Vincent Trocheck, one of the few Rangers who plays with any edge, questioned his team’s heart after an embarrassing 5-0 loss to the New Jersey Devils on Monday, a game in which the Blueshirts were banged around and bullied throughout. Trocheck, though, isn’t Miller, who through expectations for himself has grown from a promising but frustrating prospect over nearly six seasons in New York, to a 100-point force in Vancouver whose heavy and versatile game has carried him into the upper echelon of the League.
Like the Canucks, the Rangers have been engulfed by bad vibes all season, in their case stemming from supposed anger toward general manager Chris Drury’s disposing of the contracts of veterans Barclay Goodrow and Jacob Trouba. The perceived air of grievance has been a never-ending storyline in another high-pressure media market, so the negativity has spiraled and the Rangers are 4-13-0 since a 12-4-1 start.
J.T. Miller’s demanding ways could change Rangers culture for better
These Rangers are meek. They are dominated physically on a regular basis and can’t get to the front of the net at all. They barely defend, be it off the rush or in their own zone.

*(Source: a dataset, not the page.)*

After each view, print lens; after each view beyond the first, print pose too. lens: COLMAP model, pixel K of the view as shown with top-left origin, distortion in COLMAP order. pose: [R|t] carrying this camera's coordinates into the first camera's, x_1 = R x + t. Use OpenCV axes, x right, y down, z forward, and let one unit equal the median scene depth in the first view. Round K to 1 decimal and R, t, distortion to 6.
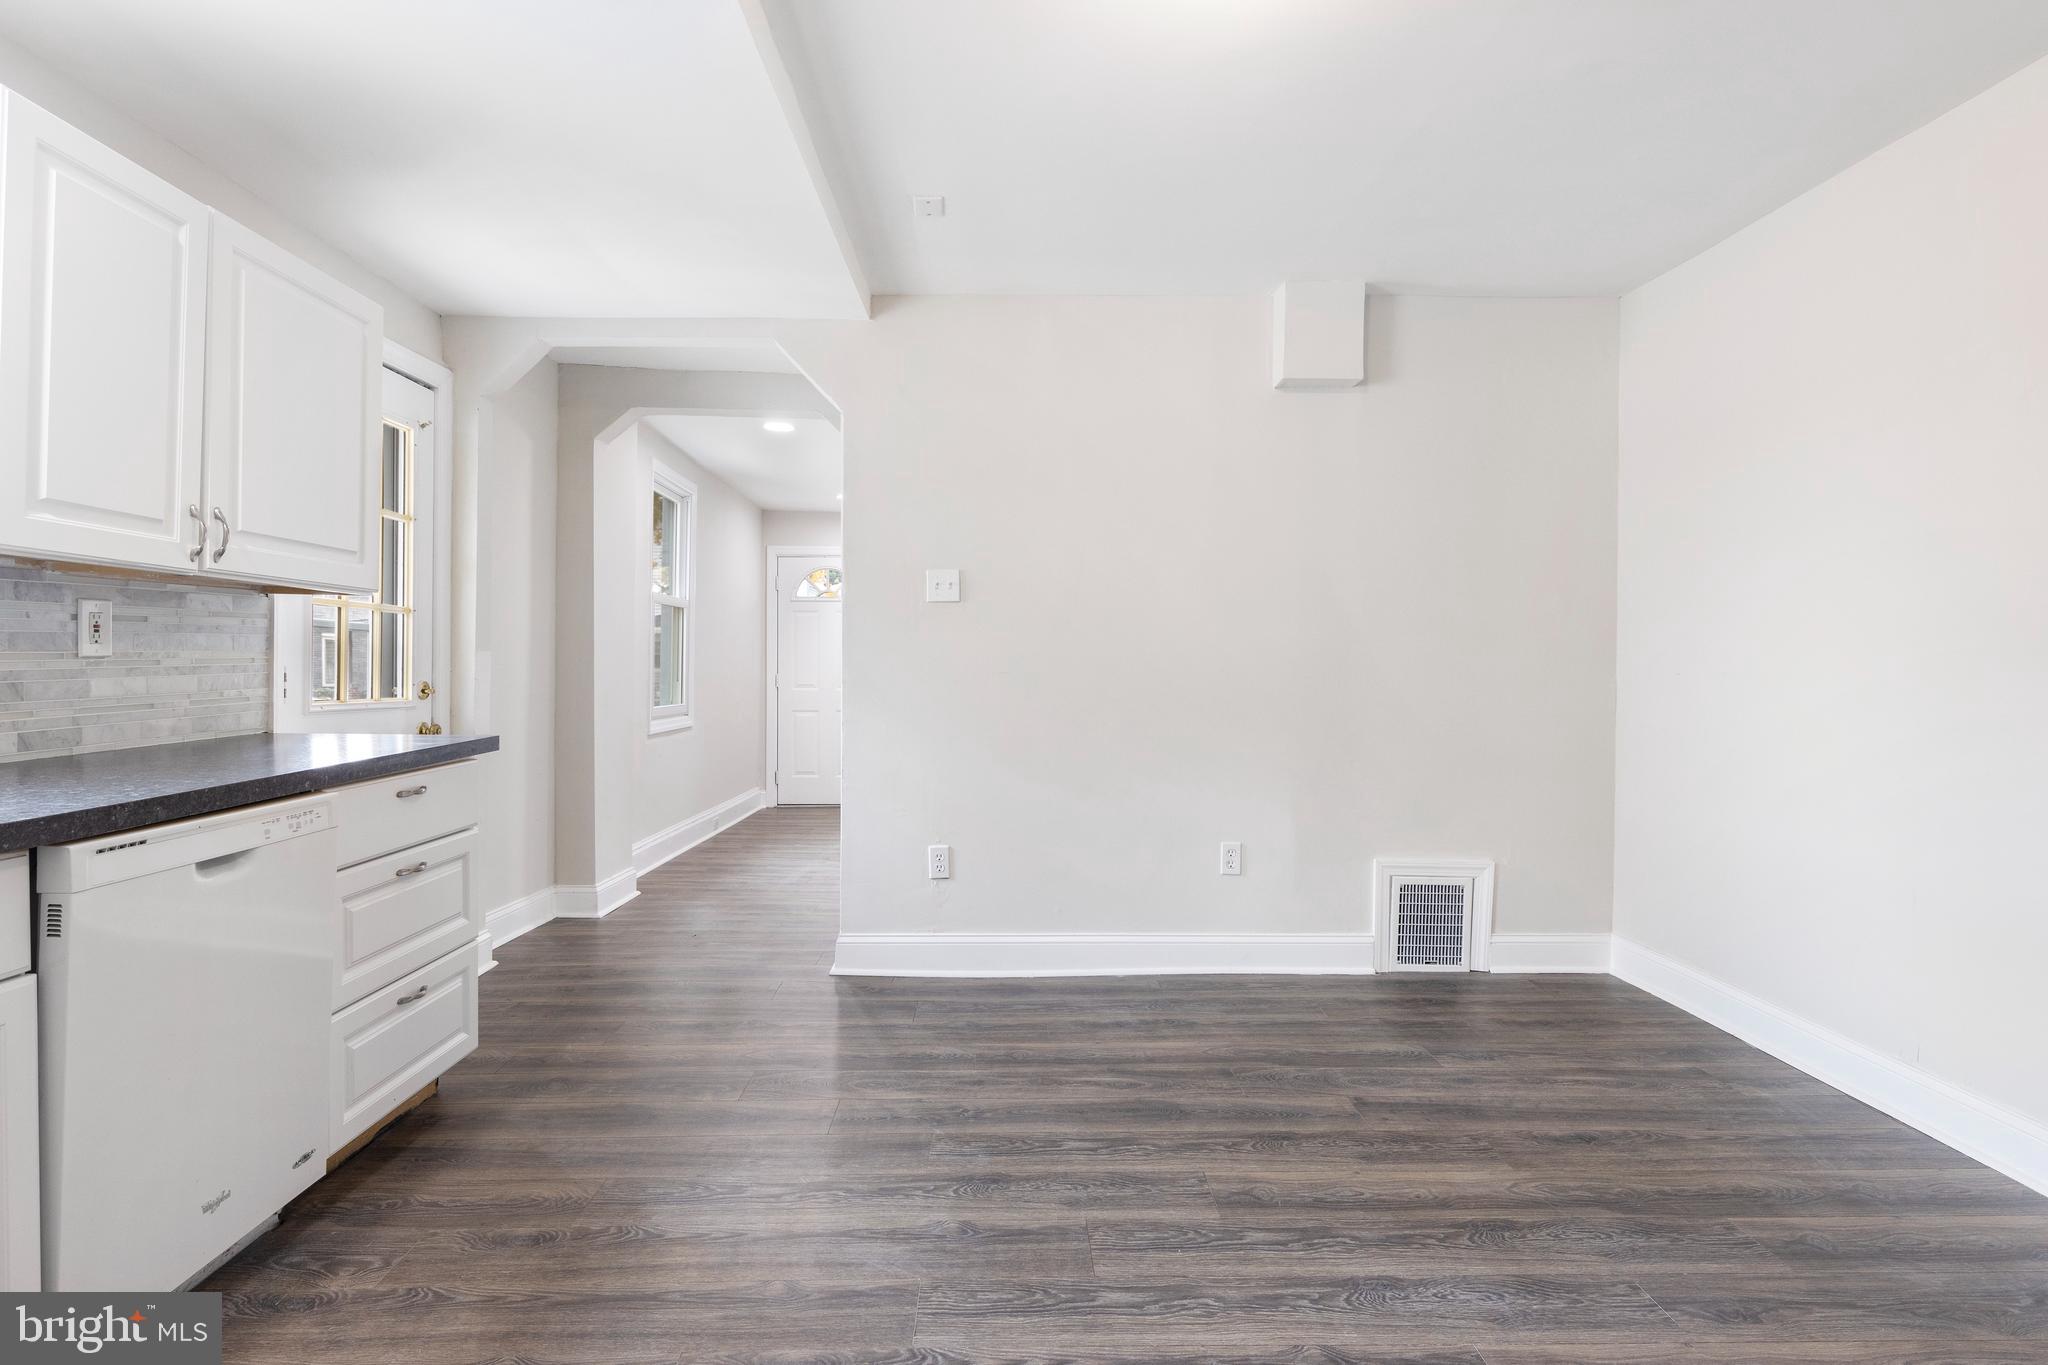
lens RADIAL K [[1052.4, 0, 1015.6], [0, 1052.4, 677.6], [0, 0, 1]] dist [0.012121, -0.003407]
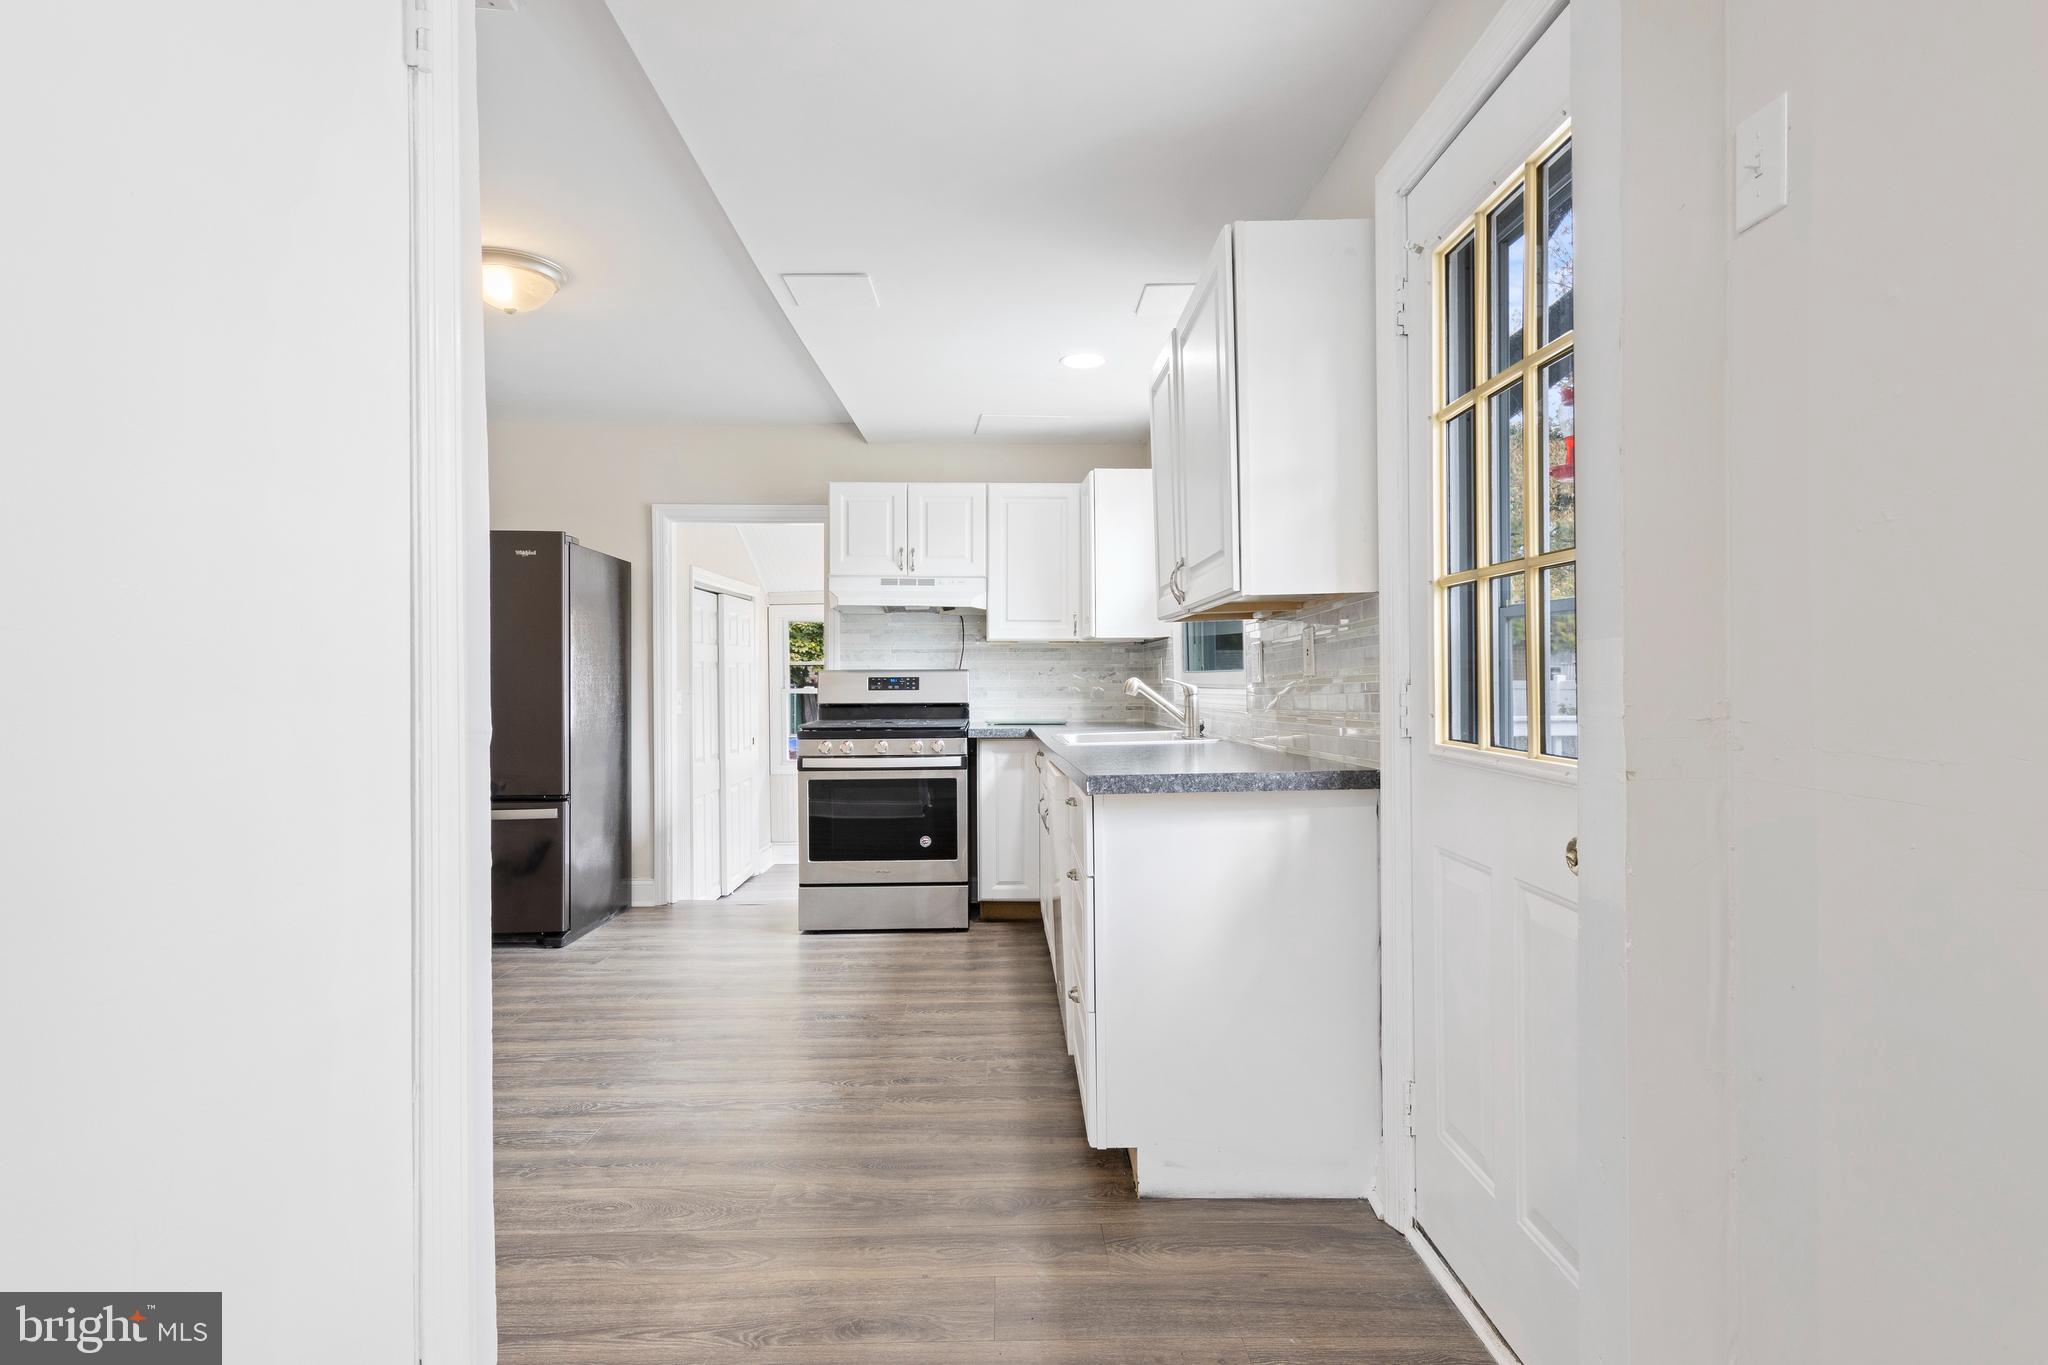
lens RADIAL K [[1052.4, 0, 1024.2], [0, 1052.4, 679.7], [0, 0, 1]] dist [0.012121, -0.003407]
pose [[-0.999959, 0.005139, -0.007411, -0.558052], [0.005054, 0.999921, 0.011536, -0.031296], [0.007470, 0.011498, -0.999906, 2.245078]]
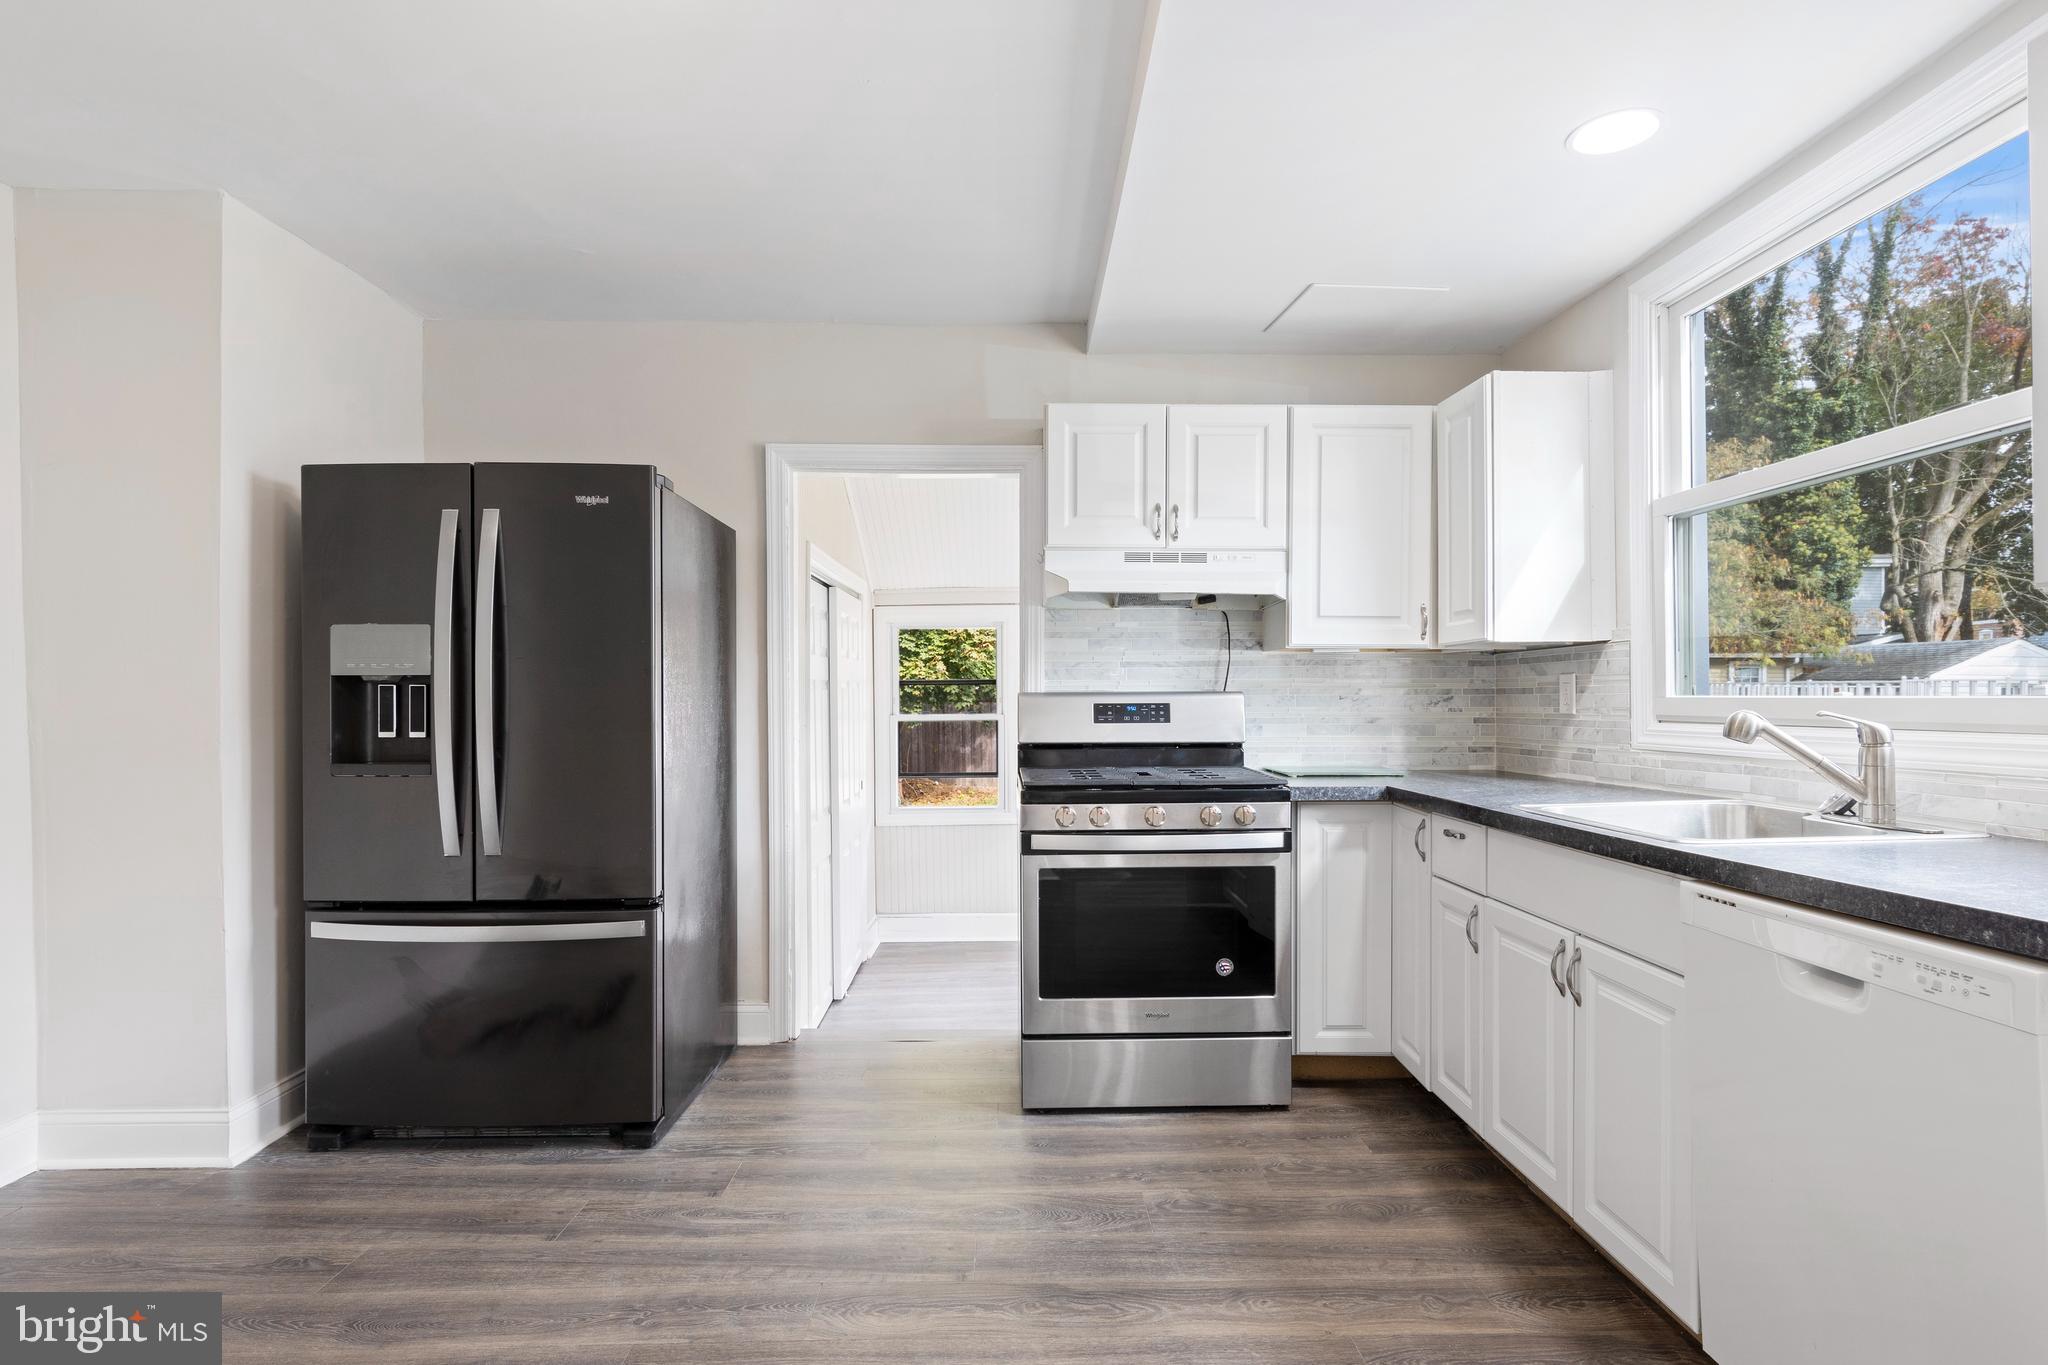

Given all of that, would Drury or coach Peter Laviolette be upset if Miller was demanding and confronting teammates in New York over these issues, rather than doing so in Vancouver right now? If he was using his 6-foot-1, 218-pound frame to bull his way to the goalmouth in a Blueshirt, rather than a Canucks sweater?
Despite all of his baggage, obtaining Miller would likely be a pipe dream for Drury, and perhaps any GM. In Miller, Pettersson and star defenseman Quinn Hughes, Vancouver possesses three of perhaps the top 10 players in the NHL, a trio that powered the Canucks within one game of the Western Conference Final last season. Surely Vancouver wants to take another run at the Stanley Cup with those players leading the way. Breaking up the band would mean the relationship between Miller and Pettersson has become so toxic that it’s dragging down the team.
Additionally, making the money work will be difficult would be difficult for the Rangers, even with the subtraction of the cap hits of Goodrow and Trouba that saved them nearly $12 million this season and next. They still face cap pressures, with Igor Shesterkin’s huge extension kicking in in 2025-26, the need to re-sign other key pieces and Drury’s desire (requirement?) to make a big splash as he works to retool a flawed, troubled roster.
Miller makes $8 million annually through the 2029-30 season.
The Rangers would have to send significant assets the other way, perhaps starting with young forward Alexis Lafreniere and including some other players and/or draft picks. They would surely like to have underachieving center Mika Zibanejad be a part of the deal, but Zibanejad has a full no-move clause, and the Canucks aren’t likely to be interested in an apparently declining player who has five seasons left at an $8.5 million cap hit after 2024-25.
If the Rangers were able to somehow acquire Miller without Zibanejad, that would potentially leave the club with the NHL’s most expensive third-line center. That kind of roster construction is unsustainable.
It would also displace center Filip Chytil, if he wasn’t already part of the return for Miller.